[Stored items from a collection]
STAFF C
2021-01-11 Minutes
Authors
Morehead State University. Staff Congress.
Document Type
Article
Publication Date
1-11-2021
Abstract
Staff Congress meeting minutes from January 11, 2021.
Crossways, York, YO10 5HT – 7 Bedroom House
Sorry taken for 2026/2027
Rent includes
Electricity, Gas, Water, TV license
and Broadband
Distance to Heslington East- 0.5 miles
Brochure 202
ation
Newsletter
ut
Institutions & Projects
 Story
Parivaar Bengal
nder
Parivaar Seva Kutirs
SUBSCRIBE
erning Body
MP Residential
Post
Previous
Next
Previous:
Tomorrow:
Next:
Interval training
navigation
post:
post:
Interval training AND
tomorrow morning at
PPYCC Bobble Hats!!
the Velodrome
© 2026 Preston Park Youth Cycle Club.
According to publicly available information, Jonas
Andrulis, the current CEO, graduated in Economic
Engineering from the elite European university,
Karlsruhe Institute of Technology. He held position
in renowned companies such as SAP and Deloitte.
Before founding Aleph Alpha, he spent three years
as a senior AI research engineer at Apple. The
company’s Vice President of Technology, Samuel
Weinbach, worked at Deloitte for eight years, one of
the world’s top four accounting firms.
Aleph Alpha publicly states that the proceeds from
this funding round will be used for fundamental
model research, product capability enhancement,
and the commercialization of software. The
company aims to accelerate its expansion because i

[PROBLEM STATEMENT] Of the entries above, transcribe exactly those lines that fall between the line containing "Morehead State University. Staff Congress." and the line containing "Electricity, Gas, Water, TV license", together with those two lines.

[YOUR RESPONSE]
Morehead State University. Staff Congress.
Document Type
Article
Publication Date
1-11-2021
Abstract
Staff Congress meeting minutes from January 11, 2021.
Crossways, York, YO10 5HT – 7 Bedroom House
Sorry taken for 2026/2027
Rent includes
Electricity, Gas, Water, TV license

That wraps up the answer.